You may not even have the time or energy to read your comments and that is OK! But wanted to let you know I have sorta been where you are. My DH was diagnosed with a brain tumor in July 2011--a BAD one!! He had surgery, chemo and radiation and then a myriad of other drugs for the next 7 mo and was doing OK when the tumor returned with a vengeance. After 3 more brain surgeries, treatments, rehab, etc., his cognition when downhill fast and I eventually brought him home on hospice. He died at age 66 a year after being diagnosed. Terribly sad what he went through in 1 short year and that his life was cut SO short. I love your calendars that you so generously provide but totally understand if that doesn't happen. Thanks and bless you!!

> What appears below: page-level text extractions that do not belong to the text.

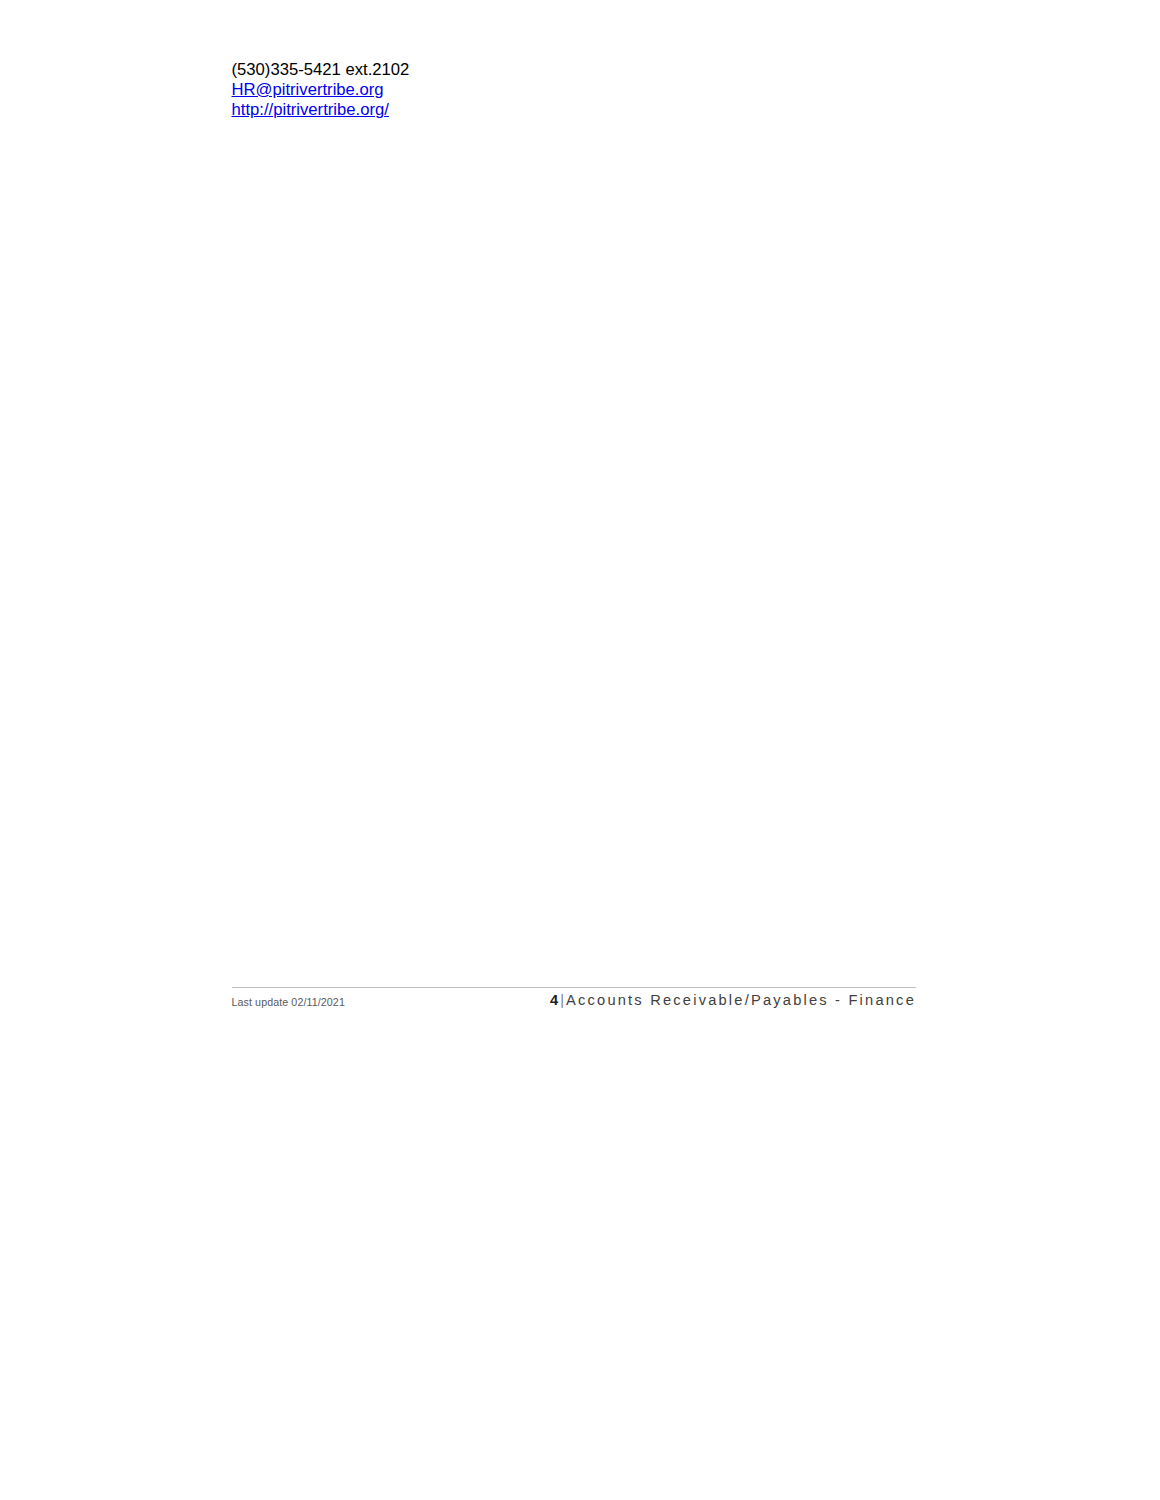(530)335-5421 ext.2102
HR@pitrivertribe.org
http://pitrivertribe.org/
Last update 02/11/2021
4|Accounts Receivable/Payables - Finance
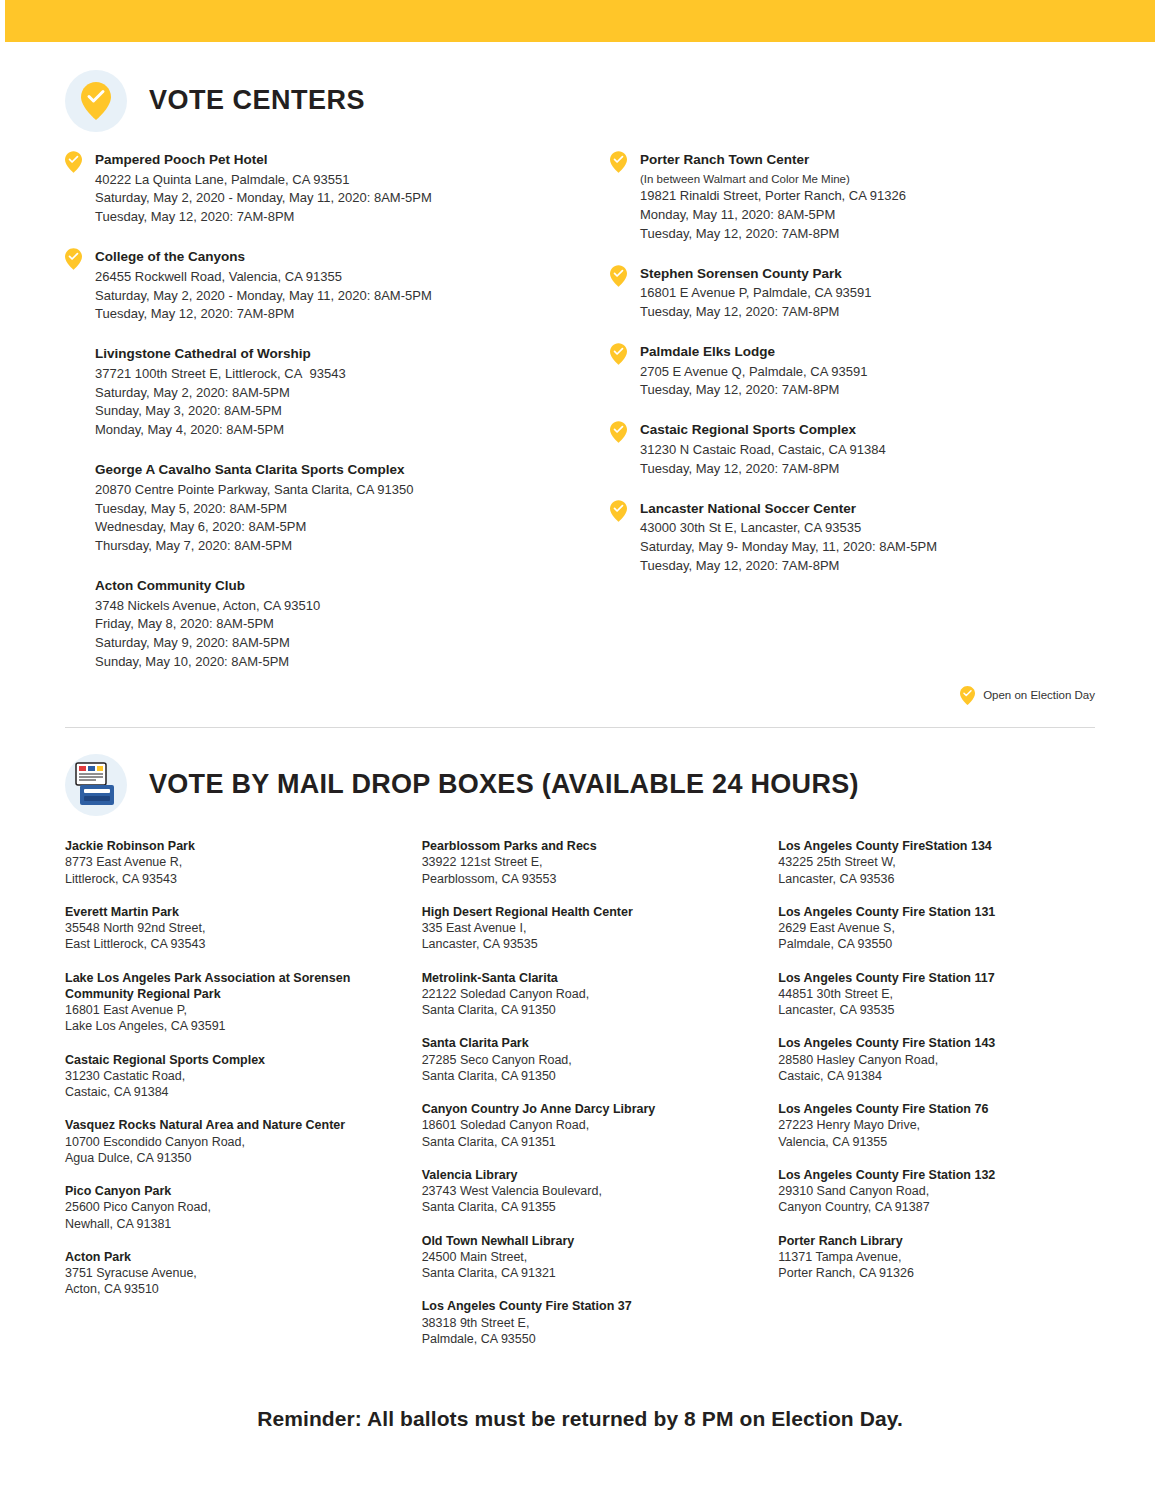Vote Centers
Pampered Pooch Pet Hotel
40222 La Quinta Lane, Palmdale, CA 93551
Saturday, May 2, 2020 - Monday, May 11, 2020: 8AM-5PM
Tuesday, May 12, 2020: 7AM-8PM
College of the Canyons
26455 Rockwell Road, Valencia, CA 91355
Saturday, May 2, 2020 - Monday, May 11, 2020: 8AM-5PM
Tuesday, May 12, 2020: 7AM-8PM
Livingstone Cathedral of Worship
37721 100th Street E, Littlerock, CA 93543
Saturday, May 2, 2020: 8AM-5PM
Sunday, May 3, 2020: 8AM-5PM
Monday, May 4, 2020: 8AM-5PM
George A Cavalho Santa Clarita Sports Complex
20870 Centre Pointe Parkway, Santa Clarita, CA 91350
Tuesday, May 5, 2020: 8AM-5PM
Wednesday, May 6, 2020: 8AM-5PM
Thursday, May 7, 2020: 8AM-5PM
Acton Community Club
3748 Nickels Avenue, Acton, CA 93510
Friday, May 8, 2020: 8AM-5PM
Saturday, May 9, 2020: 8AM-5PM
Sunday, May 10, 2020: 8AM-5PM
Porter Ranch Town Center
(In between Walmart and Color Me Mine)
19821 Rinaldi Street, Porter Ranch, CA 91326
Monday, May 11, 2020: 8AM-5PM
Tuesday, May 12, 2020: 7AM-8PM
Stephen Sorensen County Park
16801 E Avenue P, Palmdale, CA 93591
Tuesday, May 12, 2020: 7AM-8PM
Palmdale Elks Lodge
2705 E Avenue Q, Palmdale, CA 93591
Tuesday, May 12, 2020: 7AM-8PM
Castaic Regional Sports Complex
31230 N Castaic Road, Castaic, CA 91384
Tuesday, May 12, 2020: 7AM-8PM
Lancaster National Soccer Center
43000 30th St E, Lancaster, CA 93535
Saturday, May 9- Monday May, 11, 2020: 8AM-5PM
Tuesday, May 12, 2020: 7AM-8PM
Open on Election Day
Vote by Mail Drop Boxes (Available 24 Hours)
Jackie Robinson Park
8773 East Avenue R,
Littlerock, CA 93543
Everett Martin Park
35548 North 92nd Street,
East Littlerock, CA 93543
Lake Los Angeles Park Association at Sorensen Community Regional Park
16801 East Avenue P,
Lake Los Angeles, CA 93591
Castaic Regional Sports Complex
31230 Castatic Road,
Castaic, CA 91384
Vasquez Rocks Natural Area and Nature Center
10700 Escondido Canyon Road,
Agua Dulce, CA 91350
Pico Canyon Park
25600 Pico Canyon Road,
Newhall, CA 91381
Acton Park
3751 Syracuse Avenue,
Acton, CA 93510
Pearblossom Parks and Recs
33922 121st Street E,
Pearblossom, CA 93553
High Desert Regional Health Center
335 East Avenue I,
Lancaster, CA 93535
Metrolink-Santa Clarita
22122 Soledad Canyon Road,
Santa Clarita, CA 91350
Santa Clarita Park
27285 Seco Canyon Road,
Santa Clarita, CA 91350
Canyon Country Jo Anne Darcy Library
18601 Soledad Canyon Road,
Santa Clarita, CA 91351
Valencia Library
23743 West Valencia Boulevard,
Santa Clarita, CA 91355
Old Town Newhall Library
24500 Main Street,
Santa Clarita, CA 91321
Los Angeles County Fire Station 37
38318 9th Street E,
Palmdale, CA 93550
Los Angeles County FireStation 134
43225 25th Street W,
Lancaster, CA 93536
Los Angeles County Fire Station 131
2629 East Avenue S,
Palmdale, CA 93550
Los Angeles County Fire Station 117
44851 30th Street E,
Lancaster, CA 93535
Los Angeles County Fire Station 143
28580 Hasley Canyon Road,
Castaic, CA 91384
Los Angeles County Fire Station 76
27223 Henry Mayo Drive,
Valencia, CA 91355
Los Angeles County Fire Station 132
29310 Sand Canyon Road,
Canyon Country, CA 91387
Porter Ranch Library
11371 Tampa Avenue,
Porter Ranch, CA 91326
Reminder: All ballots must be returned by 8 PM on Election Day.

Diane, I'm so sorry to hear about your husband's severely declining health. I'm a nurse, and it sounds like you and your husband might benefit from some in-home care. He may even qualify for Hospice, as your other follower discussed. Both of you need the additional support, it is exhausting for the caretaker, and you need to take very good care of yourself, as you need to be there to take care of your husband. Talk to your husband's doctor to see what his insurance will cover, for in-home support at the very least. For both of you. I have loved following your blog quietly, and love your calendars, and I just so very sad for you right now. - Patty
Thank you so much for your encouraging words, Lotte, Sherrill and Patty! I visited a local Memory Care facility yesterday and have a couple more on my list. Not that we can afford them, but I just need to know what's out there. As it happens, one of the workers replacing some windows at my house today said his wife does hospice care and she'll come out and assess and give me her thoughts on whether or not we're ready for that. In addition, the crew chief said he's looking to add to his 4-man team and wants to know if MJ (23) would be interested. YES! The boy needs a job! So, today may just be turning in to a God-day. I'll take it!
Diane, so sorry to hear about your husband's health. Will keep you and your family in my prayers. Remember to take care of yourself too.